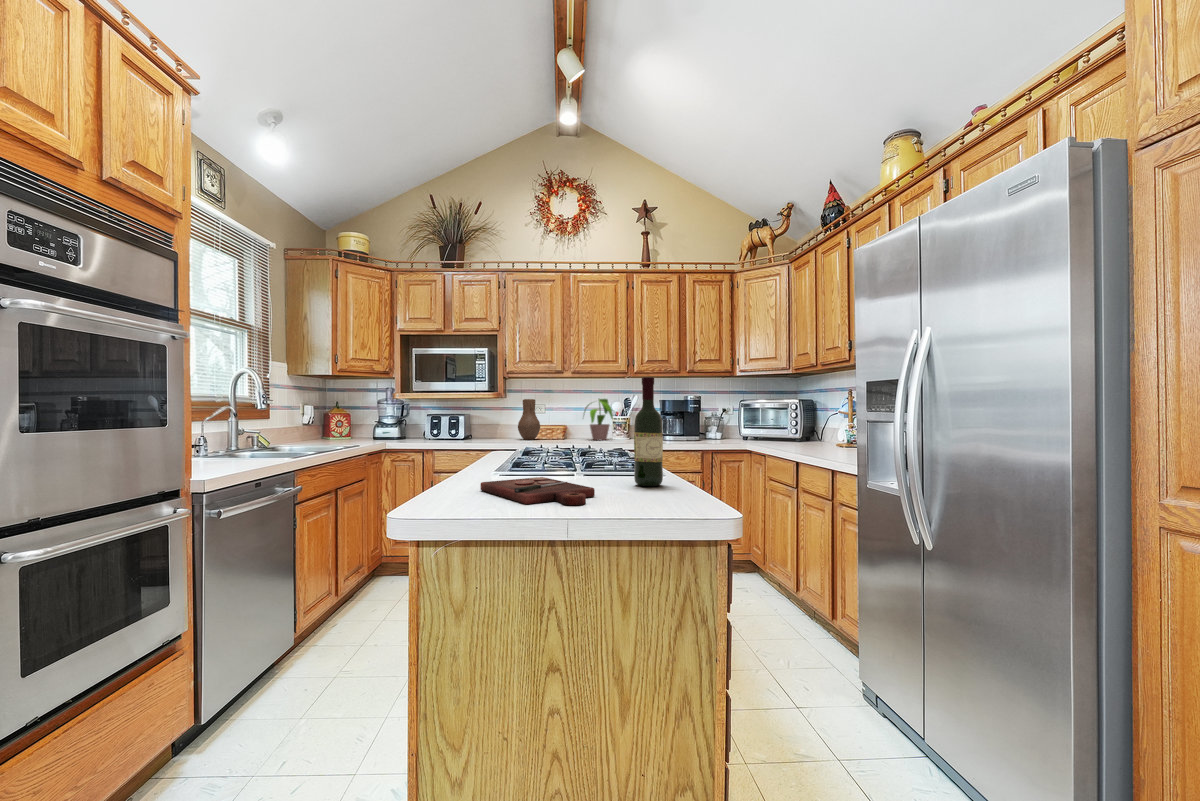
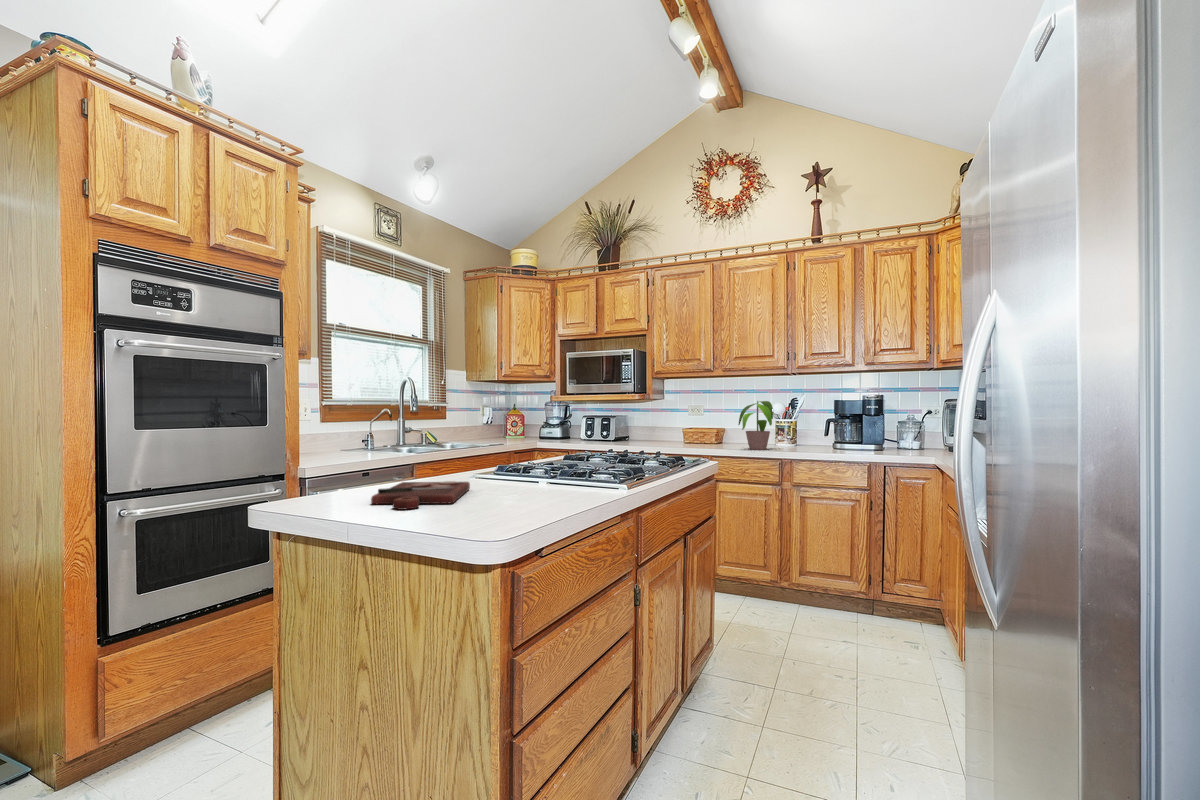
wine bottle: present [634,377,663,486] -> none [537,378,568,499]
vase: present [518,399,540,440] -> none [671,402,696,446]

======

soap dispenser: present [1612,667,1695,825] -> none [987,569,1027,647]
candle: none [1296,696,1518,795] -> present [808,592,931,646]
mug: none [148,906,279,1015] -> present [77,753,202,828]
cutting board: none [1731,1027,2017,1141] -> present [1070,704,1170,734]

======

→ WHAT IS REQUIRED
From the material above, copy exactly the lines between the line holding "candle: none [1296,696,1518,795]" and the line holding "cutting board: none", inclusive, and only those.

→ RESPONSE
candle: none [1296,696,1518,795] -> present [808,592,931,646]
mug: none [148,906,279,1015] -> present [77,753,202,828]
cutting board: none [1731,1027,2017,1141] -> present [1070,704,1170,734]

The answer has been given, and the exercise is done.